New York State Senator
Stephen M. Saland, a Republican state senator from New York who also served as a task force co-chairman, said that if it weren’t for the recession and state treasuries that consequently are “cash starved,” it’s unlikely that all but 10 states would have applied for the first round of Race to the Top money.
“For them, it’s like standing in a soup-kitchen line desperate for sustenance,” said Mr. Saland, whose state was among the 40 that applied for the grants by the Jan. 19 deadline.
And although the Obama administration’s school improvement priorities differ from those outlined in the NCLB law, the approach is really the same, the state lawmakers argue. The main areas being emphasized now are teacher quality, adopting common standards and assessments, data systems and the use of data, and turning around the lowest-performing schools.
“This is still the federal government picking what they see as winning strategies and telling states, ‘You should do this, do this, and do this,’ ” said Mr. Saland. “It’s still process- and compliance-driven.”

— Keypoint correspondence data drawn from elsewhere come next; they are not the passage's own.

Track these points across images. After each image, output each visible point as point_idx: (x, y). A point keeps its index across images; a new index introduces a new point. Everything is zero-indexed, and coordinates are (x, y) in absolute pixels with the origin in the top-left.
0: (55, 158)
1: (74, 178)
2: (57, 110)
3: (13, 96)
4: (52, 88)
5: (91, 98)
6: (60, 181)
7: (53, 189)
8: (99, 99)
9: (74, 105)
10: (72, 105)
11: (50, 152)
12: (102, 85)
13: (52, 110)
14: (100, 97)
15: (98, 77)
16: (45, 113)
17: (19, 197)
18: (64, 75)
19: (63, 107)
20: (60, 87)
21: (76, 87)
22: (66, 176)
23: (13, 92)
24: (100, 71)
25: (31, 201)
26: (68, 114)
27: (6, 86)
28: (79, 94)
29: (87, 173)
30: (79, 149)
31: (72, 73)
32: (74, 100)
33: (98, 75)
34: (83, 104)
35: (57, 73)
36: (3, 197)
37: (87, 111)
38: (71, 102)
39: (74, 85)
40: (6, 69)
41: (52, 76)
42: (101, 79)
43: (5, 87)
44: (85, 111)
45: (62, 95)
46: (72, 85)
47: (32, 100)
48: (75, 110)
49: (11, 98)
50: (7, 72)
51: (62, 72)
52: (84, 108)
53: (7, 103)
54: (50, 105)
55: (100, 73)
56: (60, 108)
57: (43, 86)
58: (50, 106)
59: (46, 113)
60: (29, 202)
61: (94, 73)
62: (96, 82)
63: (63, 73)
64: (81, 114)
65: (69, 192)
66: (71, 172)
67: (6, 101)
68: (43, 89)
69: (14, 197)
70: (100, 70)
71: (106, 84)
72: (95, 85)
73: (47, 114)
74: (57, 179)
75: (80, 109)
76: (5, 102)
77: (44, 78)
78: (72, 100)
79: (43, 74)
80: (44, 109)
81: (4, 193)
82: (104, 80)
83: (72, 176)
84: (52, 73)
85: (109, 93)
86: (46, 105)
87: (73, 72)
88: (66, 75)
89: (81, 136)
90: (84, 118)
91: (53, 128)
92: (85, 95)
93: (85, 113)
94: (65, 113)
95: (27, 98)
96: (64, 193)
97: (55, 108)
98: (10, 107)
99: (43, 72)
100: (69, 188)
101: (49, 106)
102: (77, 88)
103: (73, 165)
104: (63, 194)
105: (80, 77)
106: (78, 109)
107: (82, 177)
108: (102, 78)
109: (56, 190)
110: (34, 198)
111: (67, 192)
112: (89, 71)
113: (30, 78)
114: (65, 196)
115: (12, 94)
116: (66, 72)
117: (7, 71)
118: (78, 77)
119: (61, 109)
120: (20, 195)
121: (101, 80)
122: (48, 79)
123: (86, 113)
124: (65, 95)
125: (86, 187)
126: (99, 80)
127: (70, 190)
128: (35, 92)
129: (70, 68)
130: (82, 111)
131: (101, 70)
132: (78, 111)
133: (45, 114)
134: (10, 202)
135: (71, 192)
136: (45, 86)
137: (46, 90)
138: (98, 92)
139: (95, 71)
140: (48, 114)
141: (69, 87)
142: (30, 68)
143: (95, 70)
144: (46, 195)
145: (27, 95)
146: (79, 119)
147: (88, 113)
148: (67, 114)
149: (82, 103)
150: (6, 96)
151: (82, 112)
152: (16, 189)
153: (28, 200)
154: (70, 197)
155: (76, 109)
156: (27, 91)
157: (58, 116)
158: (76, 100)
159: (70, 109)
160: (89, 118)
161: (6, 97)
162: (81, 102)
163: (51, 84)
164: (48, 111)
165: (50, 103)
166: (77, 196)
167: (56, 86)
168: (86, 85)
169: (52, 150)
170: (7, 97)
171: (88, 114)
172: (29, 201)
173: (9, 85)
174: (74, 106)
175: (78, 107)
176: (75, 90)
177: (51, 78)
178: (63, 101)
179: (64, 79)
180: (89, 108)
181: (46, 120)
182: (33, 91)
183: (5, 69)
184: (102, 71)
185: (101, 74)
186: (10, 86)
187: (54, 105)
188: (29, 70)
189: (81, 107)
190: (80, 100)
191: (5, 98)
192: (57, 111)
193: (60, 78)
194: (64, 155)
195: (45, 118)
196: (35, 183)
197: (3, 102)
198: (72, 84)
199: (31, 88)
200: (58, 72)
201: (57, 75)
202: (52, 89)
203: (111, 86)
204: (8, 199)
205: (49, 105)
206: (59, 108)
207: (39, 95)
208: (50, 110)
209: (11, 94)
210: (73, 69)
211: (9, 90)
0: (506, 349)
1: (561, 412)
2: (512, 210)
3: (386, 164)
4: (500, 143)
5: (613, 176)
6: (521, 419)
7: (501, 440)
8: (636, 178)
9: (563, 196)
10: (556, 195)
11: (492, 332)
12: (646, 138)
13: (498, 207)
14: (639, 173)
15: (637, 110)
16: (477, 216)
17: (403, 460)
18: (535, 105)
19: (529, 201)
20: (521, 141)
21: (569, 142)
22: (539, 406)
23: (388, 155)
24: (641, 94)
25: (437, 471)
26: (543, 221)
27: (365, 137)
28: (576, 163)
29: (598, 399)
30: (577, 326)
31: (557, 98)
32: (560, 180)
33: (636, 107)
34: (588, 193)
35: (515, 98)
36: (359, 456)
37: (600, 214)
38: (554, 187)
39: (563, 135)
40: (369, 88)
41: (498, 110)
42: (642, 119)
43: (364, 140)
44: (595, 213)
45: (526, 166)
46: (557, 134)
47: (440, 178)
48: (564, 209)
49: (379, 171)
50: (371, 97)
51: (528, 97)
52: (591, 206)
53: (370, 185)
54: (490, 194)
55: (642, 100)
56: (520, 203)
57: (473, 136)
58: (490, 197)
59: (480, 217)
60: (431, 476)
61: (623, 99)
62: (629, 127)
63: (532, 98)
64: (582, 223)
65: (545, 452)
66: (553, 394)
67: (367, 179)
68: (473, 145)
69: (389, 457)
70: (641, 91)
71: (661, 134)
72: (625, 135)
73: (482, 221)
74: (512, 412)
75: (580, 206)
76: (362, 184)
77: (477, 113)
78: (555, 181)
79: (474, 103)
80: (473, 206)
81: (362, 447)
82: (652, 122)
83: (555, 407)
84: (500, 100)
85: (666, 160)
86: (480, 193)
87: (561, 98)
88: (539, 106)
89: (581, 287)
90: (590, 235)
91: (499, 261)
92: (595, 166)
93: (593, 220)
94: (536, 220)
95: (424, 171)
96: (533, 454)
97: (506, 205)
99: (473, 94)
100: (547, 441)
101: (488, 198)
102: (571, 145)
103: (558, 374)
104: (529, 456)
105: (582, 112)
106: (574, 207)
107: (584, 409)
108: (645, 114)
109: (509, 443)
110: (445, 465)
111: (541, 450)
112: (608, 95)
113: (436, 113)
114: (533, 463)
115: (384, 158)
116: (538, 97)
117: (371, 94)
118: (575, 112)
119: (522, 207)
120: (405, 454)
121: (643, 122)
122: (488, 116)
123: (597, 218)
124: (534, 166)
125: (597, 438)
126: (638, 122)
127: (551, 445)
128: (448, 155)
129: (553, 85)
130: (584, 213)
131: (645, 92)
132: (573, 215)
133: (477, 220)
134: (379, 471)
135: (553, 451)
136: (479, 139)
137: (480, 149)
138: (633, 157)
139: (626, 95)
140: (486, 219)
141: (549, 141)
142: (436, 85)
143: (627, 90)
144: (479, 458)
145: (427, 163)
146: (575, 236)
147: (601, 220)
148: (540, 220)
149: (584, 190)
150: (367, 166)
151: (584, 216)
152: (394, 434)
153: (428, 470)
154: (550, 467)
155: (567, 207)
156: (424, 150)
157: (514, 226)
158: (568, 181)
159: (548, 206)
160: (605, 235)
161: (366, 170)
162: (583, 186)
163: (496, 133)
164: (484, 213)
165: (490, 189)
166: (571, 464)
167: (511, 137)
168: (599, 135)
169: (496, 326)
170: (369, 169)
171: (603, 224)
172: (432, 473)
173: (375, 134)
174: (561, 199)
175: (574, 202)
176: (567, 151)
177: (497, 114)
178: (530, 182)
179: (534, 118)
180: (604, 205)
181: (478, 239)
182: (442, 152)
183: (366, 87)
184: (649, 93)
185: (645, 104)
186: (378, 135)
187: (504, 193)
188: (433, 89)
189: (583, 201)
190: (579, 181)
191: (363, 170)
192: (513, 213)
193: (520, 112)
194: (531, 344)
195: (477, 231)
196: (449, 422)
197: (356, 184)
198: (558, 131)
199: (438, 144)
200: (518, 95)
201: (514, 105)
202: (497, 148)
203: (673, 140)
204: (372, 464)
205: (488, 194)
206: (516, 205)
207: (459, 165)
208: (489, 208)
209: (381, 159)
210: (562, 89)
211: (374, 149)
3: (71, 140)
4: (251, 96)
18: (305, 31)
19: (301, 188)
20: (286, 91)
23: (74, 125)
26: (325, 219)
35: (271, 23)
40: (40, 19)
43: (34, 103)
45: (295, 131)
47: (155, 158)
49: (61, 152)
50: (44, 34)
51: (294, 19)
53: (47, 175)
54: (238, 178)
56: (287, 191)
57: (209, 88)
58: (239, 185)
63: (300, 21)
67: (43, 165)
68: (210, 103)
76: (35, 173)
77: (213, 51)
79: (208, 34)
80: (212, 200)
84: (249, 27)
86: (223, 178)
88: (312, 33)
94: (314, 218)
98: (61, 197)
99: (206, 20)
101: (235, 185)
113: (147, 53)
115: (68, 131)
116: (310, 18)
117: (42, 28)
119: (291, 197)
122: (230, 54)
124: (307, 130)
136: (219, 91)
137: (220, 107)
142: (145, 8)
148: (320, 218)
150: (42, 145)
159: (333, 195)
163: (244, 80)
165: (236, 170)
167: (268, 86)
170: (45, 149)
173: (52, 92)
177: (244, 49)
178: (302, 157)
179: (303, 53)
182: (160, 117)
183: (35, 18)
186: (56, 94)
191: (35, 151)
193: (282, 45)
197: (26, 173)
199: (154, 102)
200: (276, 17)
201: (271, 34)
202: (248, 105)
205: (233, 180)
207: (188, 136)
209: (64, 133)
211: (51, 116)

The states have a legitimate complaint about how NCLB imposed rigid requirements and forced many of them to scrap their homegrown school accountability systems, said Jack Jennings, the president of the Center on Education Policy, a Washington-based research group. And so far, the administration hasn’t revealed to state and local education leaders exactly how it plans to tweak the law as it pursues renewal of the Elementary and Secondary Education Act. The NCLB law is the latest version of the ESEA.
“So far, I think they’ve created the impression that they are just layering new requirements on top of the old ones,” Mr. Jennings, a former education committee aide to House Democrats, said of Obama administration officials.
At the same time, he said, “we wouldn’t be having this debate about whether the federal government is too intrusive if there was a feeling that public schools were doing well.
“We’ve had four presidents in a row, two Democrats and two Republicans, who’ve had a pretty consistent message on this,” he said. “I don’t think the states have taken into account the national concern about moving faster to improve public schools.”
Marvin W. Lucas, a Democratic state representative from North Carolina who is a member of the NCSL task force, agrees that the federal imprint on K-12 policy has grown too large, especially under the requirements of the NCLB law. But he is more optimistic than some of his colleagues about the impact of the Obama administration’s agenda.
“We still don’t know a lot about what they are going to do in [the ESEA reauthorization], but if they are already talking about getting rid of [adequate yearly progress], then that’s a move in the right direction,” said Mr. Lucas, a retired principal who chairs the House education committee in the North Carolina legislature.
The NCSL report argues that the federal government should leave the bulk of K-12 policymaking to the states and to districts, but it does call for the U.S. Department of Education to ramp up funding for the very disadvantaged and those with disabilities.
The federal government is spending only slightly more than 7 cents out of every public dollar invested in K-12 education (which does not take into account the one-time funds provided to schools through the economic-stimulus package), according to the NCSL. According to 2006-07 data from the National Center for Education Statistics, the federal contribution was slightly higher, at 8.5 percent.
Given the limited federal share, Washington’s stamp on policy should be in balance, Mr. Saland said. “That’s a disproportionate influence by a player that has the least financial stake in the outcome,” he said.